Vinegar as an All Natural Weed Killer

zap-weeds-with-vinegarWhen I first read that vinegar can actually kill weeds, I was so excited! This wonder liquid that I already use all over the house in my homemade cleaning supplies can also be used in my garden? SCORE!

Will Vinegar Work?

But I was skeptical so checked with gardening guru, Walter Reeves first, to find out his opinion. He recommends 5% white distilled vinegar only if used on young weeds that aren’t well established. Brand name weed killers contain glyphosphate, a chemical that when sprayed onto a weed, is translocated to the roots, killing them, too. So, good ole’ Walter (he’s a Georgia boy) says it won’t be very effective on established weeds. If looking for a natural option that you don’t have to keep pets and children away from (like I am), then he says there is 20% vinegar but it easily burns the skin. I checked prices and it costs about 5 times more than 5% vinegar that I buy at my grocery store.




So, I decided to try the 5% anyway. It won’t burn my skin, it’s cheap, it’s totally natural and non-toxic and, therefore, eco-friendly. I buy several gallons of vinegar every time I go to the grocery store since I use it as fabric softener and in my homemade cleaners, so I already had a gallon in the garage!


Vinegar Strikes Again!

I was happily surprised to find that when one gallon of vinegar is combined with one cup of dish soap (I used Dr. Bronner’s Castile Soap since it’s non-toxic, fair-trade and organic) it works pretty well! For the established weeds, I did have to do 2 rounds. The weeds were brown in just two to four hours, and then disappeared underneath mulch and pine straw by the next day. Sweet.

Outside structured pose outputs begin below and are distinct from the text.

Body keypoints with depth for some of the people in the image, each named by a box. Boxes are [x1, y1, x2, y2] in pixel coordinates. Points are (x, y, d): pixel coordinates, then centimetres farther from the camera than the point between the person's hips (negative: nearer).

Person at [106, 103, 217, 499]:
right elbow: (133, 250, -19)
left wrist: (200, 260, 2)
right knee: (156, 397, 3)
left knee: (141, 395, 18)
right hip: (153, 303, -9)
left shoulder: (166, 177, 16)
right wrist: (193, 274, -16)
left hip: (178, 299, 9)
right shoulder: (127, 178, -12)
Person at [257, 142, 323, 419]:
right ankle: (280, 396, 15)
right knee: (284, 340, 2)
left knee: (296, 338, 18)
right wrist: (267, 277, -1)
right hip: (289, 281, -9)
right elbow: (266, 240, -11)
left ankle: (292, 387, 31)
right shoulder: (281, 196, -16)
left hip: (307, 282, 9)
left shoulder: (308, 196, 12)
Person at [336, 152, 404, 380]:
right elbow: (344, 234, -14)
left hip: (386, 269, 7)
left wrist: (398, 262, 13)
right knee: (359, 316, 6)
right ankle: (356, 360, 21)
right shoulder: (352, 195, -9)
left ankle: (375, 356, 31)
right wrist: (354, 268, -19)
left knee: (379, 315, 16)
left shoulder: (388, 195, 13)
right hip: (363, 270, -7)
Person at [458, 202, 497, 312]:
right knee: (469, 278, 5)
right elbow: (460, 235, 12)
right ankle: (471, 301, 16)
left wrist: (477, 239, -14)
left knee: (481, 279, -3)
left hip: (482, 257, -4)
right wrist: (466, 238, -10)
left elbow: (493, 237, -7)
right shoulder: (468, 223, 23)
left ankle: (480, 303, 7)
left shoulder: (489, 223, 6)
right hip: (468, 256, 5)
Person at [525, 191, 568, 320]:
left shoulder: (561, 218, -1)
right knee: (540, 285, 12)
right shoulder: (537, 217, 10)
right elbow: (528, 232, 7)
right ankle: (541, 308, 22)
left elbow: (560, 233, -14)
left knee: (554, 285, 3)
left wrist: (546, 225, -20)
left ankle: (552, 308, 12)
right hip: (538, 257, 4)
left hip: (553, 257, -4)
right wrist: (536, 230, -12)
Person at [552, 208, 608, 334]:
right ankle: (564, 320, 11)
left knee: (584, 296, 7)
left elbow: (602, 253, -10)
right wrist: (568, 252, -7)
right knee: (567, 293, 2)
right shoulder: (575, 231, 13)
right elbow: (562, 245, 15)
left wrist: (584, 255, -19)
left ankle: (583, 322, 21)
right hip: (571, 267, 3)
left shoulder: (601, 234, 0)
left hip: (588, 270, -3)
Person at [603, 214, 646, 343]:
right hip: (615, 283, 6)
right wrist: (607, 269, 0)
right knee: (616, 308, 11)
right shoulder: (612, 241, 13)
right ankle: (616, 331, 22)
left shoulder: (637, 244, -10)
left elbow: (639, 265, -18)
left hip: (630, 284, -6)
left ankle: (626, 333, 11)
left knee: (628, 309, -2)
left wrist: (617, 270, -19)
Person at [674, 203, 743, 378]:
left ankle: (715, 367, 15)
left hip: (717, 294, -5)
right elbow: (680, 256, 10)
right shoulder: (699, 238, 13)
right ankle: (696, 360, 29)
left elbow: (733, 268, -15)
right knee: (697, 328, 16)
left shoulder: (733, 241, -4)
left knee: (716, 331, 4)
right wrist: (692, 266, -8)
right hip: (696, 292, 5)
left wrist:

How To Use Vinegar to Kill Weeds

For a very safe, eco-friendly version, you need:

  • 1 Gallon 5% vinegar
  • 1 cup castile Soap
  • 1 Garden Sprayer

It works best on sunny, warm days with no or very light wind. The dish soap helps the vinegar to stick to the plant and the sun causes the vinegar to burn the weed and kill it. If enough is sprayed, the vinegar will also seep into the soil and temporarily change it’s pH, which will help to kill the roots.

I did find that I had to apply it very generously for it to work. I tried using both a spray bottle and garden sprayer and the garden sprayer was much easier and gave much better coverage.

The only drawback with vinegar is that it is not selective and will kill anything it touches. That’s when it’s helpful to use a spray bottle instead of the garden sprayer to protect your nice plants and grass.

Other Natural Born Killers

According to the Daily Green, you can also go all medieval on those nasty weeds and torch ‘em or even pour boiling water over them. Both sound like they’re for the bitterly angry gardeners, but would be fun to try. Table salt or rock salts (collect them from the end of your driveway during the snowy months) also help to prevent weeds from actually growing.

Have you used vinegar in the garden before? Did it work for you?